昨晩はウエイトレスの話で散々弄ばれたものの、ジェイドはガイに任務の内容を事細かに伝えていた。書類の中から引っ張り出された地図で見当のついている範囲を指定され、この場所を見回って欲しいと彼は言う。緊急の任務ではあるが、そこまで早急に取り組む必要はないらしい。しかし、早めに解決したいという表情のジェイドに、ガイはすぐにやる意思を伝える。帰り際にあの新人さんにちょっかいを出さなくてもいいのですか、と面白い物を見つけた大人の悪い顔を見せるジェイドだったが、ガイは彼の背中を急かすようにレストランから押し出したのだった。

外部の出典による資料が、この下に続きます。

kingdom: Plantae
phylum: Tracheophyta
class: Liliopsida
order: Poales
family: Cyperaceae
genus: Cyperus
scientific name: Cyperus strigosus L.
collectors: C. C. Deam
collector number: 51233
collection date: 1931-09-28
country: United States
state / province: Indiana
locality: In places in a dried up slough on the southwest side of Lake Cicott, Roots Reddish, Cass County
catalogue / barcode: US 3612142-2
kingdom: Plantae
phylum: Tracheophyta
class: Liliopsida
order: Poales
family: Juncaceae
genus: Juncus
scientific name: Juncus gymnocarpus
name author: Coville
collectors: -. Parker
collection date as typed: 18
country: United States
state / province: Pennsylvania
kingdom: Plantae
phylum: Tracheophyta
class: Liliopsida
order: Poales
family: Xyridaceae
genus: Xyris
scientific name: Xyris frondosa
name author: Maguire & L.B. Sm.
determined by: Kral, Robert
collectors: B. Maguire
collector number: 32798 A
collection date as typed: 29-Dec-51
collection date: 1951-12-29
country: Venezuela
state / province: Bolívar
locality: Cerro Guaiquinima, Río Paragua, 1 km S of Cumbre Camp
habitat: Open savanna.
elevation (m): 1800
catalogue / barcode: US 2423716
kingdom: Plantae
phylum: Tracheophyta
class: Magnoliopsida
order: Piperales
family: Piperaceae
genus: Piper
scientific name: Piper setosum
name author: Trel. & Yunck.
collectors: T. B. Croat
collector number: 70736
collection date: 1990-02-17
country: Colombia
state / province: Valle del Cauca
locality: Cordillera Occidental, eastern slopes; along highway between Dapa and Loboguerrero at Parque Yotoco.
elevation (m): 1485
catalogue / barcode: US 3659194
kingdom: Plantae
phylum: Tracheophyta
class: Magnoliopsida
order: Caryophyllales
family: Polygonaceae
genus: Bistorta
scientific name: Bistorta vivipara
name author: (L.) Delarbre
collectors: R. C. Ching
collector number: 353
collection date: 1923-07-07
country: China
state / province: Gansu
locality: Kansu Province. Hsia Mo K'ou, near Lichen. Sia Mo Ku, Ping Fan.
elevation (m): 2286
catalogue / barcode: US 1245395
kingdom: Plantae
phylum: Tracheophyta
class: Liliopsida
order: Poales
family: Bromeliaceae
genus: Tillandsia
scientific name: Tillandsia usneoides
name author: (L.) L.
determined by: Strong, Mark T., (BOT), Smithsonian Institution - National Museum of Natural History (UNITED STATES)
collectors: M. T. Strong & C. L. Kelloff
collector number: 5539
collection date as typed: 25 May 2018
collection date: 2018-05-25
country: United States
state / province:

ガイが簡潔に用件をルークに伝えると、彼は遠くからでも目立つ焔の色の髪を揺らしながら、静かに相槌を打つ。話の区切りがついた後、ルークは早めに終わらせちまおうぜと最初の返答をガイに送った。ガイは意外な答えが返ってきたものだったから呆然とする。面倒だから後回しにしようとする昔の彼はいない。物事に真剣に向き合っていく姿は本物で凛々しかった。眩しいくらいに。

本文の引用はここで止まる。